Task directions ▸ Transcribe the records in full.

Extracted page text data ▸
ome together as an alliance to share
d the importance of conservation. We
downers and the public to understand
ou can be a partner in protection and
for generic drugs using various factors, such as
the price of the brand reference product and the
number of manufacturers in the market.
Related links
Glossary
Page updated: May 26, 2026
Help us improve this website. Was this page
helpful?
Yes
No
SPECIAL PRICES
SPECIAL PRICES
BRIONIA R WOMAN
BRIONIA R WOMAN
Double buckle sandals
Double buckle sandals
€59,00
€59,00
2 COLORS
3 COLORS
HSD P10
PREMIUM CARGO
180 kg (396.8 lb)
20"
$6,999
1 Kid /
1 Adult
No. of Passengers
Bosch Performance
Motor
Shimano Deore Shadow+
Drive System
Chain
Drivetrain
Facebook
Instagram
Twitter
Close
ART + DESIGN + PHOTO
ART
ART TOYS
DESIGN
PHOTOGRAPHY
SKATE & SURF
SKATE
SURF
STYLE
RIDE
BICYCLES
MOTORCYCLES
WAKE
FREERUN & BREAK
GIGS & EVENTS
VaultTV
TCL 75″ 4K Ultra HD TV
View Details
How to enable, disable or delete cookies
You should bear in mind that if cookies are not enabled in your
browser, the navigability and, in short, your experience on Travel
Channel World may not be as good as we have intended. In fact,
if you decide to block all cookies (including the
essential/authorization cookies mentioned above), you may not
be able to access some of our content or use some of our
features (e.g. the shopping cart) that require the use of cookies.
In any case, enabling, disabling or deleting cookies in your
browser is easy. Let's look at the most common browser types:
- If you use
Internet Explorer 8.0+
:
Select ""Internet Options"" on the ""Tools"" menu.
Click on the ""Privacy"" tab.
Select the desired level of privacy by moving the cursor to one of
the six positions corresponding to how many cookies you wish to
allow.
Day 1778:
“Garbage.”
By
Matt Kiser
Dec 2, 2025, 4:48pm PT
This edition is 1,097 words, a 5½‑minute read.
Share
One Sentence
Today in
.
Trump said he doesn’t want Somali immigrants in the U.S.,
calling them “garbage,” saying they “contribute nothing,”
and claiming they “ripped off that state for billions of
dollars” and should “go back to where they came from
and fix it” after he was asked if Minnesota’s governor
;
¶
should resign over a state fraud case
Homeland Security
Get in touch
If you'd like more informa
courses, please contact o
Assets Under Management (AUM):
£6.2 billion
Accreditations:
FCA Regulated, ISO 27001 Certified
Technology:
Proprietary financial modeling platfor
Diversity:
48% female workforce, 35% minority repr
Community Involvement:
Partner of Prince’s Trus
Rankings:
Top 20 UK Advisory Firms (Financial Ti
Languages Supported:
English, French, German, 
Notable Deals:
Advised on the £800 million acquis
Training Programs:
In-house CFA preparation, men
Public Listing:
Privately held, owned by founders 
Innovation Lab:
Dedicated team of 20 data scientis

Answer section ▸
ome together as an alliance to share
d the importance of conservation. We
downers and the public to understand
ou can be a partner in protection and
for generic drugs using various factors, such as
the price of the brand reference product and the
number of manufacturers in the market.
Related links
Glossary
Page updated: May 26, 2026
Help us improve this website. Was this page
helpful?
Yes
No
SPECIAL PRICES
SPECIAL PRICES
BRIONIA R WOMAN
BRIONIA R WOMAN
Double buckle sandals
Double buckle sandals
€59,00
€59,00
2 COLORS
3 COLORS
HSD P10
PREMIUM CARGO
180 kg (396.8 lb)
20"
$6,999
1 Kid /
1 Adult
No. of Passengers
Bosch Performance
Motor
Shimano Deore Shadow+
Drive System
Chain
Drivetrain
Facebook
Instagram
Twitter
Close
ART + DESIGN + PHOTO
ART
ART TOYS
DESIGN
PHOTOGRAPHY
SKATE & SURF
SKATE
SURF
STYLE
RIDE
BICYCLES
MOTORCYCLES
WAKE
FREERUN & BREAK
GIGS & EVENTS
VaultTV
TCL 75″ 4K Ultra HD TV
View Details
How to enable, disable or delete cookies
You should bear in mind that if cookies are not enabled in your
browser, the navigability and, in short, your experience on Travel
Channel World may not be as good as we have intended. In fact,
if you decide to block all cookies (including the
essential/authorization cookies mentioned above), you may not
be able to access some of our content or use some of our
features (e.g. the shopping cart) that require the use of cookies.
In any case, enabling, disabling or deleting cookies in your
browser is easy. Let's look at the most common browser types:
- If you use
Internet Explorer 8.0+
:
Select ""Internet Options"" on the ""Tools"" menu.
Click on the ""Privacy"" tab.
Select the desired level of privacy by moving the cursor to one of
the six positions corresponding to how many cookies you wish to
allow.
Day 1778:
“Garbage.”
By
Matt Kiser
Dec 2, 2025, 4:48pm PT
This edition is 1,097 words, a 5½‑minute read.
Share
One Sentence
Today in
.
Trump said he doesn’t want Somali immigrants in the U.S.,
calling them “garbage,” saying they “contribute nothing,”
and claiming they “ripped off that state for billions of
dollars” and should “go back to where they came from
and fix it” after he was asked if Minnesota’s governor
;
¶
should resign over a state fraud case
Homeland Security
Get in touch
If you'd like more informa
courses, please contact o
Assets Under Management (AUM):
£6.2 billion
Accreditations:
FCA Regulated, ISO 27001 Certified
Technology:
Proprietary financial modeling platfor
Diversity:
48% female workforce, 35% minority repr
Community Involvement:
Partner of Prince’s Trus
Rankings:
Top 20 UK Advisory Firms (Financial Ti
Languages Supported:
English, French, German, 
Notable Deals:
Advised on the £800 million acquis
Training Programs:
In-house CFA preparation, men
Public Listing:
Privately held, owned by founders 
Innovation Lab:
Dedicated team of 20 data scientis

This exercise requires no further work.